According to the recent position statement by the ADA, nearly 30% of T1DM in children and adolescents presents as diabetic ketoacidosis (DKA). However, DKA was employed in the diagnosis of only 8.7% of our study population. In our study, the most commonly used method for confirming diagnosis of T1DM was the random blood sugar test. The position statement also pointed out that the female to male ratio in children and adolescents with T1DM is usually 1:1; much similar to ours (it should be noted that our study did not include children but included adolescents and adults) [14].

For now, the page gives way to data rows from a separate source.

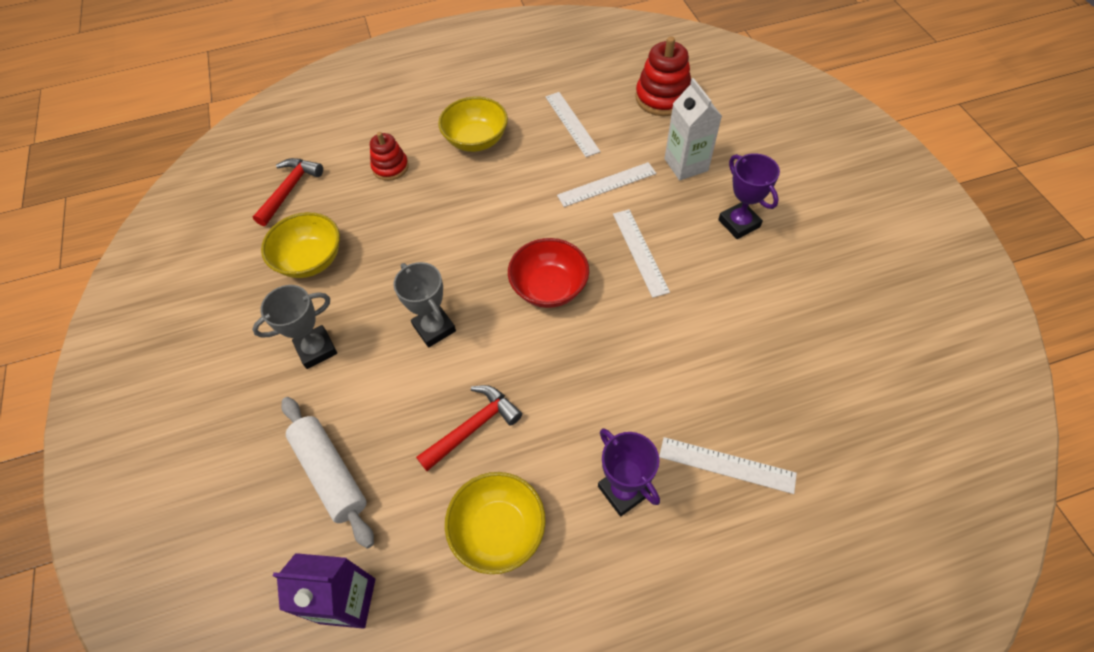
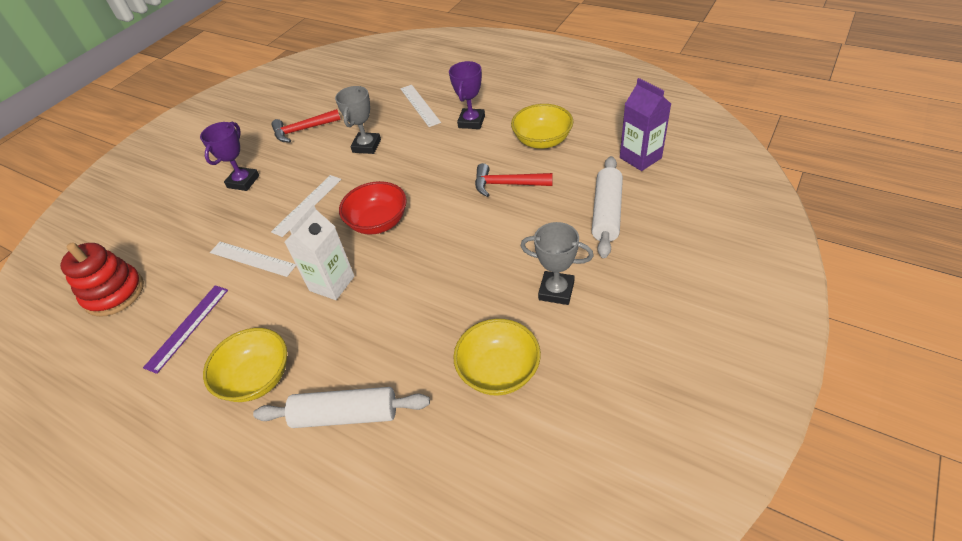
camera: 130 degrees left, 10 degrees down
red hammer [253,158,323,226] -> red hammer moved to [271,109,341,142]
red stacking toy [370,132,409,181] -> white rolling pin [253,387,430,428]
grey trophy [393,262,456,347] -> grey trophy moved to [335,86,381,154]
white ruler [545,92,601,157] -> purple ruler [143,285,228,374]
white carton [664,78,722,180] -> white carton moved to [284,204,354,300]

Although several studies found a higher prevalence of dyslipidemia in children and adolescents with T1DM compared to controls [18, 27], the lipid profile of our study population at diagnosis of T1DM was optimal according to the goal levels suggested by Orchard et al. in 2001 [low-density lipoprotein (LDL) cholesterol < 100 mg/dL (2.6 mmol/L), high-density lipoprotein (HDL) cholesterol > 45 mg/dL (1.1 mmol/L), triglycerides < 150 mg/dL (1.7 mmol/L)] [19]. However, it should be emphasized that guidelines set by the European Society of Cardiology (ESC) and the European Atherosclerosis Society (EAS) for the management of dyslipidemias recommend reducing LDL cholesterol by at least 30% with statins in all T1DM patients with microalbuminuria and renal disease regardless the value of baseline LDL cholesterol [20]. In addition, most of our patients were normotensive.

Based on multivariate regression analysis, the main variables associated with adequate glycemic control in our study were low HbA1c at the time of diagnosis and absence of a family history of diabetes. A recent retrospective Jordanian study found that younger age, dietary compliance, receiving insulin at school, high grades in school, and the presence of direct mother care; were all associated with better metabolic control in T1DM Jordanian children [28].

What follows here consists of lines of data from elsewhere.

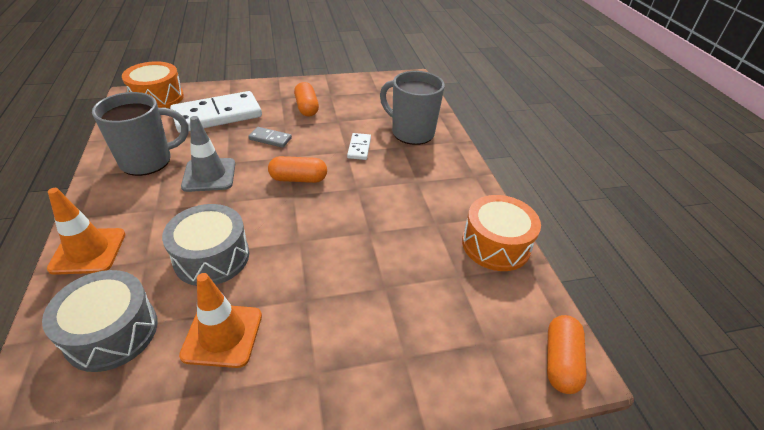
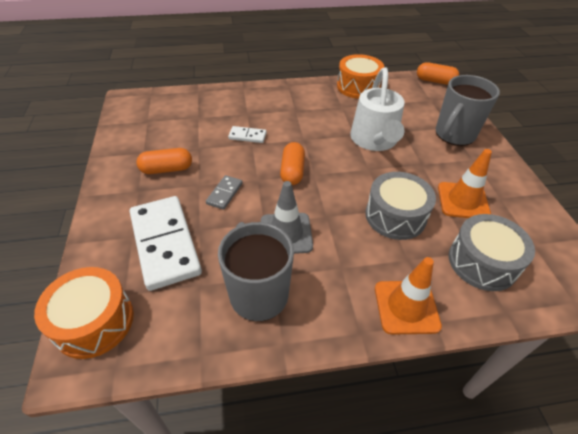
camera: 85 degrees left, 5 degrees up
grey mug [380,71,445,145] -> grey mug moved to [436,75,500,146]
none -> white watering can [350,67,405,151]

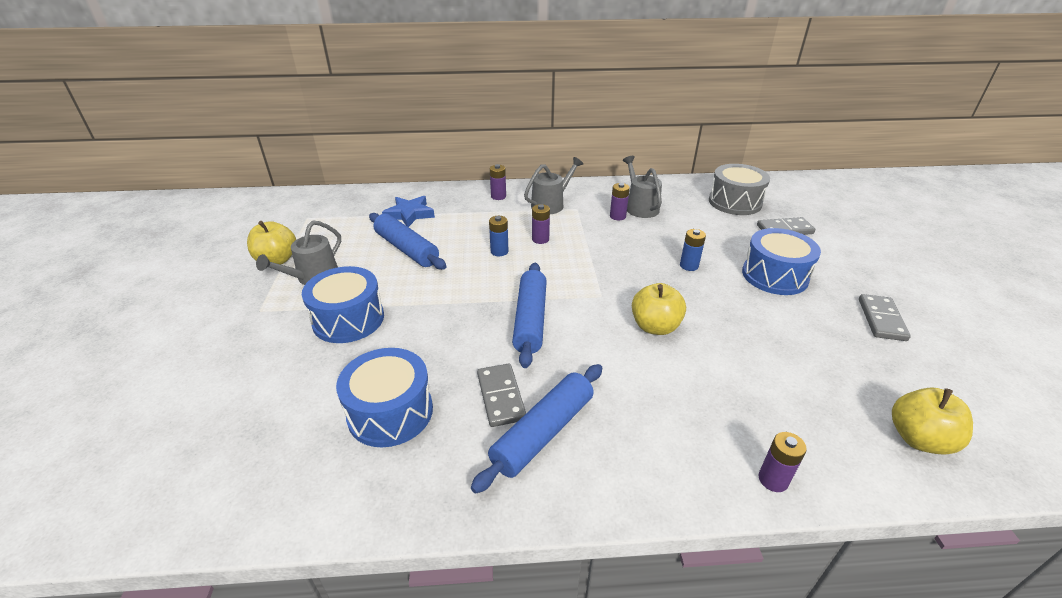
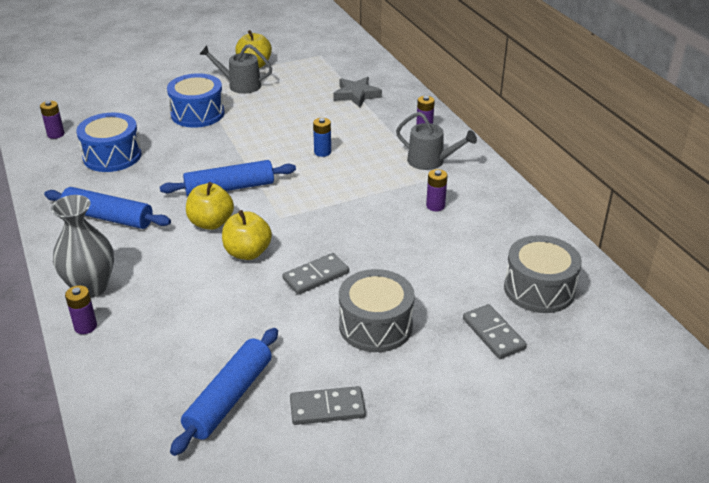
camera: 70 degrees right, 0 degrees up
blue rolling pin [369,213,447,270] -> blue rolling pin moved to [170,328,278,456]
blue star [382,196,435,227] -> grey star [333,77,382,107]
grey domino [477,364,526,427] -> grey domino moved to [282,253,349,295]
purple battery [532,204,550,244] -> purple battery moved to [40,101,64,139]
grey watering can [623,156,662,218] -> none
blue battery [680,229,706,271] -> none
blue drum [742,228,821,295] -> grey drum [339,269,415,352]
yellow apple [892,387,973,455] -> yellow apple moved to [186,182,234,230]
none -> grey vase [51,195,114,298]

Given that 96.2% of our study population resided in urban settings and 59.4% were employed, our results should not necessarily represent people with T1DM who are unemployed or those who live in rural areas. Given also that people who live in rural areas often face difficulties in accessing optimal healthcare and in adhering to the standard of diabetes care [21, 22], it should be expected that glycemic control in such population would be even less than that found in our study.

We believe that there are some obstacles opposing the uptake of educational programs (i.e. leading to poor attendance) in the region. Further studies are needed to determine whether these obstacles stem from clinicians not referring their patients to the programs or from patients not complying. Findings of such studies would be crucial to improve attendance in our hospitals.

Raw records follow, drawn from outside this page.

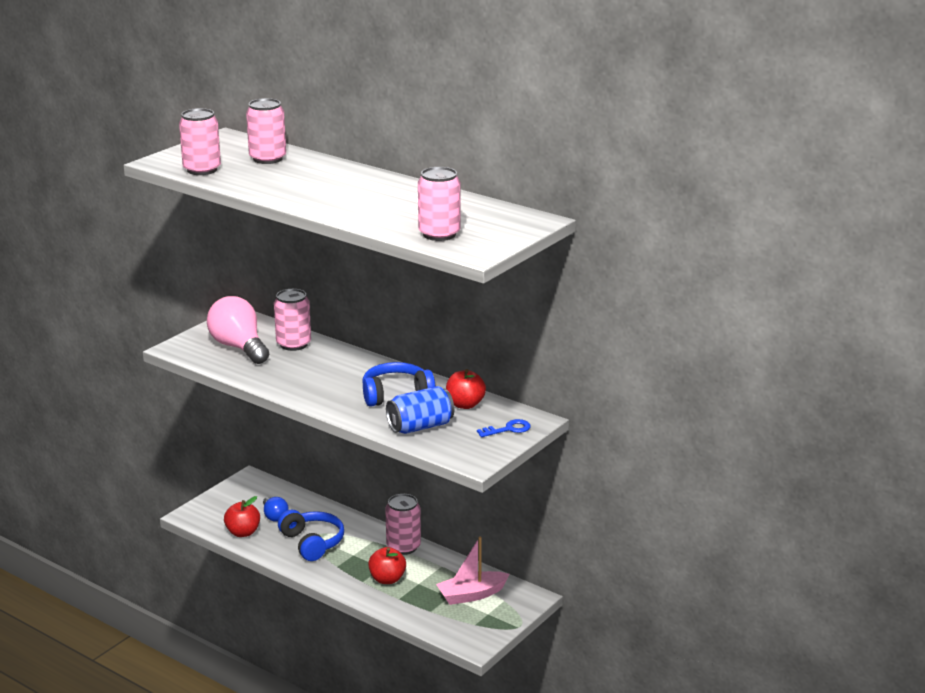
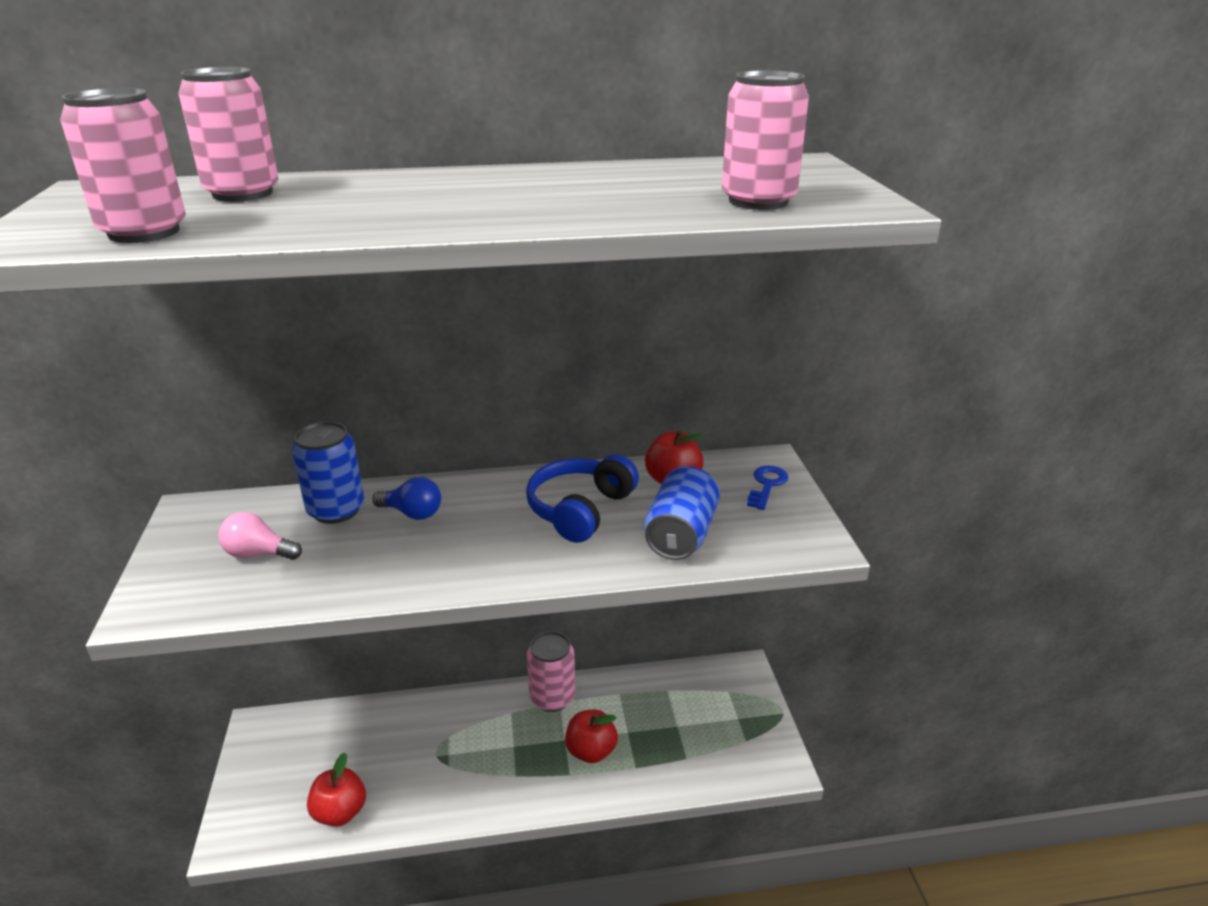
camera: 45 degrees left, 5 degrees up
pink light bulb [207,296,269,364] -> pink light bulb [218,512,302,560], size x0.52
blue light bulb [263,497,289,522] -> blue light bulb moved to [372,477,441,520]
pink can [274,289,311,351] -> blue can [292,421,364,524]
blue headphones [278,510,344,561] -> none
pink boat [436,536,509,605] -> none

The main strength of our study lies in the amount of data collected from T1DM patients in the participating centers. However, a few limitations exist. The exact names of insulin analogs and the duration and nature of diabetes educational programs were not recorded. In addition, the degree of adherence to insulin regimens and the QoL of patients were not assessed.

Conclusion

The current study showed that the glycemic control of T1DM patients in Kuwait, Oman, UAE and Bahrain is still sub-optimal. Further studies are warranted to identify possible causes.